===== Source material =====
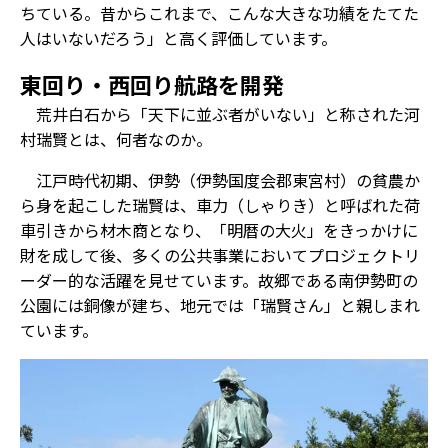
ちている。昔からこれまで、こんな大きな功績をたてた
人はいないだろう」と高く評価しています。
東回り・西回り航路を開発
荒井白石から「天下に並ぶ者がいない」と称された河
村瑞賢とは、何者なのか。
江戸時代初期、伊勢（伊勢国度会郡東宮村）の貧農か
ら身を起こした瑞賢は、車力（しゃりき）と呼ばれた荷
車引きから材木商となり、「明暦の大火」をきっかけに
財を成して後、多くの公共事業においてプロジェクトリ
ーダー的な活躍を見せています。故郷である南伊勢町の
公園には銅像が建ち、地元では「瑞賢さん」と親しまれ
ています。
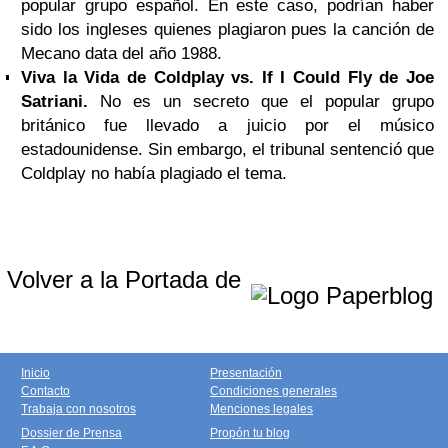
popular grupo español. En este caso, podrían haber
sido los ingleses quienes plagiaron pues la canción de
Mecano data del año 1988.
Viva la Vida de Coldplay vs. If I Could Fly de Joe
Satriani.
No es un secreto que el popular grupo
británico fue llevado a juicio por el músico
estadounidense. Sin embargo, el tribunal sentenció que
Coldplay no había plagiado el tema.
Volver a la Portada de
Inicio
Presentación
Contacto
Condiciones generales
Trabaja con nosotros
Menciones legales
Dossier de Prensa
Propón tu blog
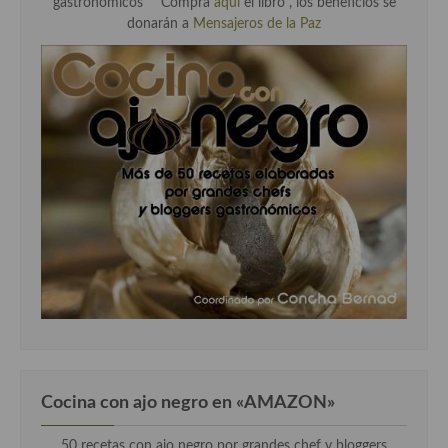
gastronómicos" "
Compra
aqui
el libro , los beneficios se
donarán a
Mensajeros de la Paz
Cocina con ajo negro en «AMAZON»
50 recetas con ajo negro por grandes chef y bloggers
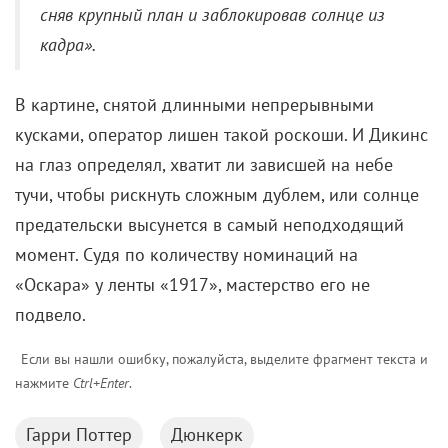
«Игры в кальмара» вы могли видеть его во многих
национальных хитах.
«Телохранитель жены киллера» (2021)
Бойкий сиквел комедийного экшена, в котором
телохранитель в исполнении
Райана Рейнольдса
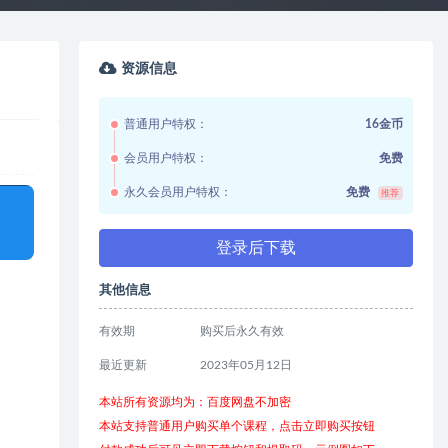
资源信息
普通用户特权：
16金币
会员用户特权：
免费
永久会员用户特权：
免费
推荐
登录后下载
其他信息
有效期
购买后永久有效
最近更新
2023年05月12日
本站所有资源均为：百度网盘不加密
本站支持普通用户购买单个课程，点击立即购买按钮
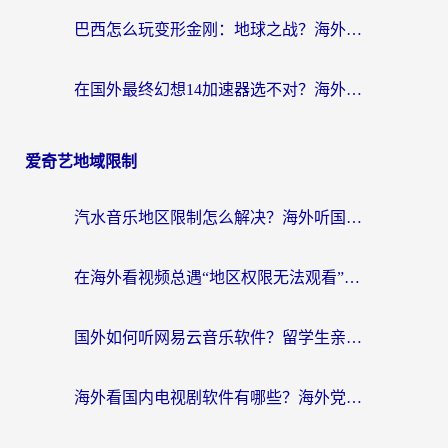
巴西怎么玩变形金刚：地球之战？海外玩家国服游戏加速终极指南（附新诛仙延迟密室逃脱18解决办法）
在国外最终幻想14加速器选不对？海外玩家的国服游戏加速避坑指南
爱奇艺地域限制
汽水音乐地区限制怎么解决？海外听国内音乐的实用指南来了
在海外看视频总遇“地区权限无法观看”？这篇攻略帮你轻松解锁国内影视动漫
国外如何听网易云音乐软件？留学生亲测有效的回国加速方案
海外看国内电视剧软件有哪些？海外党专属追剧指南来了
=====
===== Source material =====
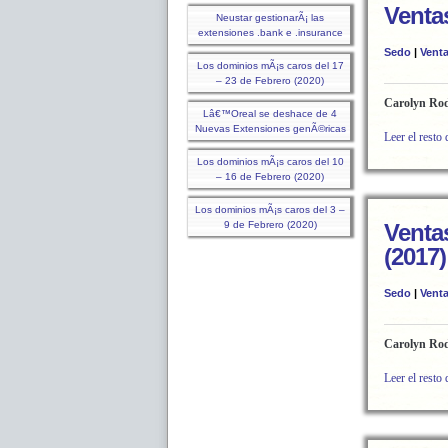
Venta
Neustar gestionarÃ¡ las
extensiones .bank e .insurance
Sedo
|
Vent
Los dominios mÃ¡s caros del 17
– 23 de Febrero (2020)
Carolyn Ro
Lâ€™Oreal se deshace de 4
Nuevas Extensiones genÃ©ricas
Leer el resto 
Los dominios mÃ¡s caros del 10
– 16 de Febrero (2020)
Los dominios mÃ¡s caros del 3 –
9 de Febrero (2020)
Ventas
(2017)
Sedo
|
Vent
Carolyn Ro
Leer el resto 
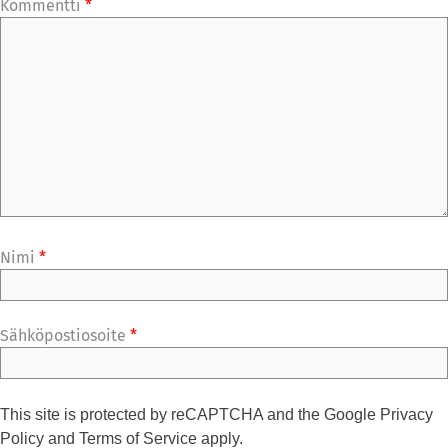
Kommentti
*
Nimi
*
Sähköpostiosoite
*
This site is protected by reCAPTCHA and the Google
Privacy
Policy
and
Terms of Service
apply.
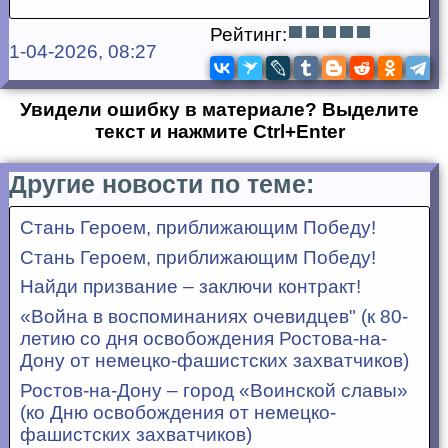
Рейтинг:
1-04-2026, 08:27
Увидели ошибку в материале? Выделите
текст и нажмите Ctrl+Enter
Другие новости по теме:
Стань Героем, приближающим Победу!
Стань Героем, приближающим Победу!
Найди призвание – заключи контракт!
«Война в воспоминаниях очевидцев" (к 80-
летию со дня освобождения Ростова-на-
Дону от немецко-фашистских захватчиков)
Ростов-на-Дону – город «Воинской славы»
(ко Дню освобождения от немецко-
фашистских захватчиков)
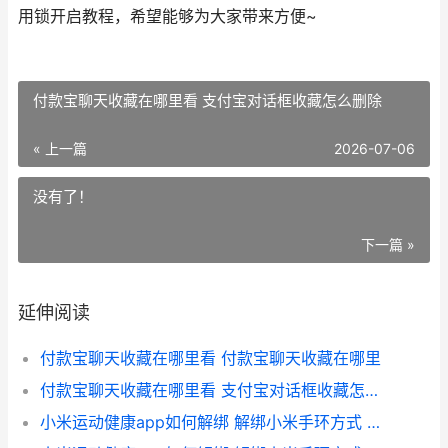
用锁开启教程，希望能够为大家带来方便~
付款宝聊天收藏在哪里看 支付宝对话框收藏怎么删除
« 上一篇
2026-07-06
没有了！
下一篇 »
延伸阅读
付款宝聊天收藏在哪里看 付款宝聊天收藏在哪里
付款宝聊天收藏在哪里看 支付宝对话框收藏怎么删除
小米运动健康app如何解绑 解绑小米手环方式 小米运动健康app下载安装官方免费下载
=====
===== Source material =====
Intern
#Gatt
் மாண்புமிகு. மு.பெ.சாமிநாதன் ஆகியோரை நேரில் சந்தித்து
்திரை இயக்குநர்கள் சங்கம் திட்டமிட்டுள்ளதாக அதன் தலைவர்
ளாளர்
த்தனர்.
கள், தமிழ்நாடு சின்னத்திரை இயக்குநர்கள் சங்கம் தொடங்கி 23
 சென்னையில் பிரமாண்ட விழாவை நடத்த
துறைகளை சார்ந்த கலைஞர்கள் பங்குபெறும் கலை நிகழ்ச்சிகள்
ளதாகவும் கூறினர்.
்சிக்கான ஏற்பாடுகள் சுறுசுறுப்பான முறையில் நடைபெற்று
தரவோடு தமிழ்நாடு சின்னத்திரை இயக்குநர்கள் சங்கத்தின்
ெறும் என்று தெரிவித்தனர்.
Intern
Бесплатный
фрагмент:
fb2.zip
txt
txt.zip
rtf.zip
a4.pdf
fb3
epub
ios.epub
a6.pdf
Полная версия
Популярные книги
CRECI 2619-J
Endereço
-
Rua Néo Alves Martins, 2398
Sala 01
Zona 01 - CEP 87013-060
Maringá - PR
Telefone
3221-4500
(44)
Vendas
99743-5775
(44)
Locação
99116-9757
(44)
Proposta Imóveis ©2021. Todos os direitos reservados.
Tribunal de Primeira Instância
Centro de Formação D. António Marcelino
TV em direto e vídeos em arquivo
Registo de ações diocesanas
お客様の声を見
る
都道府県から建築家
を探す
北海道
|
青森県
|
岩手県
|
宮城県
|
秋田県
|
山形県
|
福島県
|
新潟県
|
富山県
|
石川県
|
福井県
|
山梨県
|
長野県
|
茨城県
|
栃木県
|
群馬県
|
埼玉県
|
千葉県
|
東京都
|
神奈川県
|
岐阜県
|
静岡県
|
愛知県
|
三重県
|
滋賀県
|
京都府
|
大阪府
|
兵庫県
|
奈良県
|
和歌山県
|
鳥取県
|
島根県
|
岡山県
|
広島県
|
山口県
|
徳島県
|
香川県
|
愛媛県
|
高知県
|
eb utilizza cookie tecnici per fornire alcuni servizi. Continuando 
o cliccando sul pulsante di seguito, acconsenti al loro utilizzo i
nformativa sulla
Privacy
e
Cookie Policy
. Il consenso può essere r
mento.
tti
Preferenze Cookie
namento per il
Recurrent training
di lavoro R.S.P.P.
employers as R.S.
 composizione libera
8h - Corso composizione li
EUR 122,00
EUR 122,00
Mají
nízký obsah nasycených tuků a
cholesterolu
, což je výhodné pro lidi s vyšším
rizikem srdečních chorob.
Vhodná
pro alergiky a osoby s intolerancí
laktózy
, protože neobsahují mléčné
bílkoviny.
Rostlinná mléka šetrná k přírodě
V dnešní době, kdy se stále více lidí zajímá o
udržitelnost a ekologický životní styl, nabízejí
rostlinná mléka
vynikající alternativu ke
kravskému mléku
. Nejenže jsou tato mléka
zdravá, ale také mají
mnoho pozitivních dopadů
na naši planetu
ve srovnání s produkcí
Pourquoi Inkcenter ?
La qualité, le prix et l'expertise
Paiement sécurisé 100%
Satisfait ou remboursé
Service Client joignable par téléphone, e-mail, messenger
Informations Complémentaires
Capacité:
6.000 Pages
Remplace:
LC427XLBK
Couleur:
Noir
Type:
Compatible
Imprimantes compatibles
=====
◆ Task details ◆
Rewrite the part of the rows that opens with the line containing "用锁开启教程，希望能够为大家带来方便~" and closes with the line containing "小米运动健康app如何解绑 解绑小米手环方式 小米运动健康app下载安装官方免费下载", replacing every occurrence of "付款宝" with "支付宝" and leaving everything else unchanged.

◆ Output for this exercise ◆
用锁开启教程，希望能够为大家带来方便~
支付宝聊天收藏在哪里看 支付宝对话框收藏怎么删除
« 上一篇
2026-07-06
没有了！
下一篇 »
延伸阅读
支付宝聊天收藏在哪里看 支付宝聊天收藏在哪里
支付宝聊天收藏在哪里看 支付宝对话框收藏怎么删除
小米运动健康app如何解绑 解绑小米手环方式 小米运动健康app下载安装官方免费下载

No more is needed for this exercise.